From this, 57 people were caught with cannabis, methamphetamine, such as ice, and prescription drugs such as opioids.
This amounts to nearly a tenfold increase in drug seizures and a potential rise in the use of ice when compared with a 2011 Australian National Council on Drugs report.
According to the report, 595 dog searches in 2009 only turned up drugs on six occasions and none included ice.
The incidence of illicit substance use inside Tasmanian prisons has led to the setting up of a special Drug Strategy Unit.
The Justice Department refused to state whether those caught with drugs were inmates or visitors and exactly how the contraband was being smuggled in, saying that might tip off crooks.

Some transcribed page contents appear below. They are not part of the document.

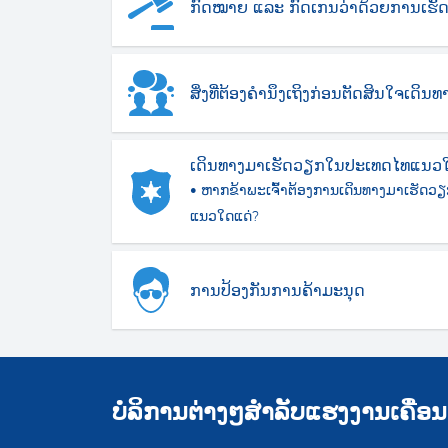
ກົດໝາຍ ແລະ ກົດເກນວ່າດ້ວຍການເຮ
ສິ່ງທີ່ຕ້ອງຄຳນຶງເຖິງກ່ອນຕັດສິນໃຈເດ
ເດິນທາງມາເຮັດວຽກໃນປະເທດໄທແນວ
• ຫາກຂ້າພະເຈົ້າຕ້ອງການເດິນທາງມາເຮັດວຽ
ແນວໃດແດ່?
ການປ້ອງກັນການຄ້າມະນຸດ
ບໍລິການຕ່າງໆສຳລັບແຮງງານເຄື່ອນ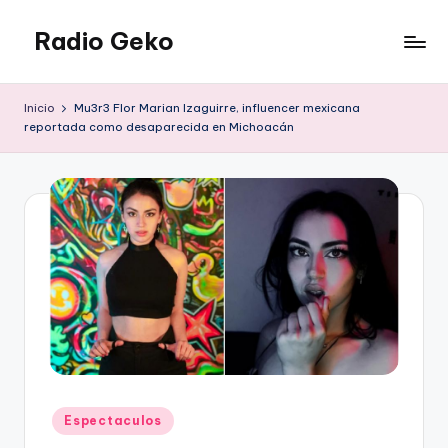
Radio Geko
Saltar
al
Radio
contenido
Geko
Inicio
Mu3r3 Flor Marian Izaguirre, influencer mexicana
reportada como desaparecida en Michoacán
Publicado
Espectaculos
en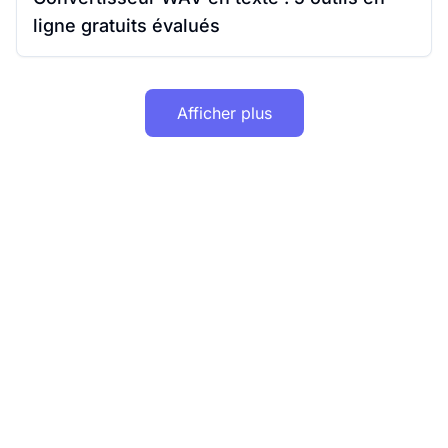
ligne gratuits évalués
Afficher plus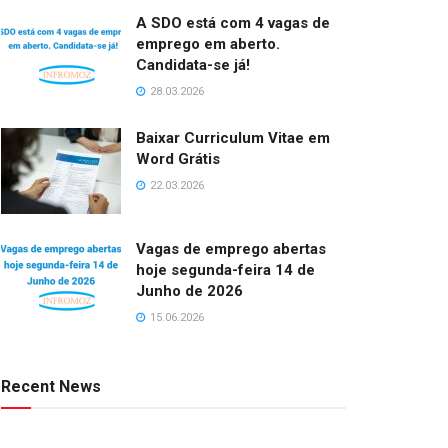
A SDO está com 4 vagas de
emprego em aberto.
Candidata-se já!
28.03.2026
Baixar Curriculum Vitae em
Word Grátis
22.03.2026
Vagas de emprego abertas
hoje segunda-feira 14 de
Junho de 2026
15.06.2026
Recent News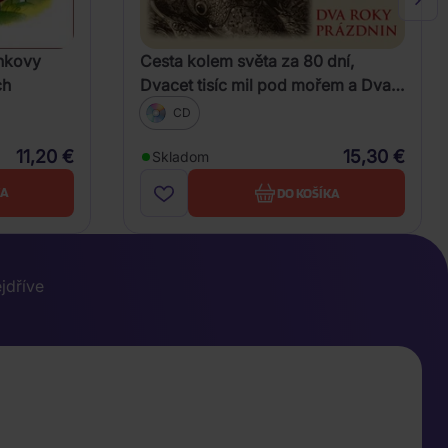
ínkovy
Cesta kolem světa za 80 dní,
ch
Dvacet tisíc mil pod mořem a Dva
roky prázdnin (Verne - Various)
CD
11,20 €
15,30 €
Skladom
KA
DO KOŠÍKA
ejdříve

However, court proceedings have revealed what lengths people will go to in order to smuggle drugs into jail.
Last year a woman was caught taking drugs into Risdon Prison internally.
Police located two balloons inside the woman containing cannabis, speed, ice, opioids, five ecstasy pills and syringes.
The woman told police that she was delivering drugs to her inmate boyfriend and had smuggled several packages into the jail before getting caught.
The prison drug trade is hardly surprising.
According to the ANCD report, more than 60 per cent of Tasmanian inmates said their offending was drug or alcohol-related, while 28 per cent reported a history of injecting drugs.
‘‘(The ANCD) has consistently reported that we have an issue in all prisons ... of illicit drugs getting into the prison,’’ said Jann Smith, chief executive of the Alcohol, Tobacco and Other Drugs Council of Tasmania.
‘‘We know the drugs are in there so we need to increase and enhance the treatment that’s available.’’
Ms Smith said there were rehabilitation programs in jail but they had limited resources.
She said a needle exchange in prison would exist in an ‘‘ideal world’’ but issues such as the safety of prison guards made it a complex matter.
‘‘We know that people in prison are injecting drugs and we also know that if they share equipment or use damaged equipment they have high rates of hepatitis, and we also know damage to veins … all those sort of things … are magnified,’’ she said.
‘‘Just because it’s complicated doesn’t mean we shouldn’t try and find a solution.’’
The department quashed talk of a needle program, stating that no other prison in Australia has one.
‘‘While drugs in prison are a reality, the Tasmania Prison Service manages the issue effectively,’’ a spokeswoman said.
The Tasmanian Greens are the only party that supports a prison needle program, but former Greens leader Nick McKim failed to implement one while corrections minister in the former government.
Mr McKim said the drugs in jail should be treated like they were on the outside with a ‘‘combination of supply reduction, demand reduction and harm minimisation’’.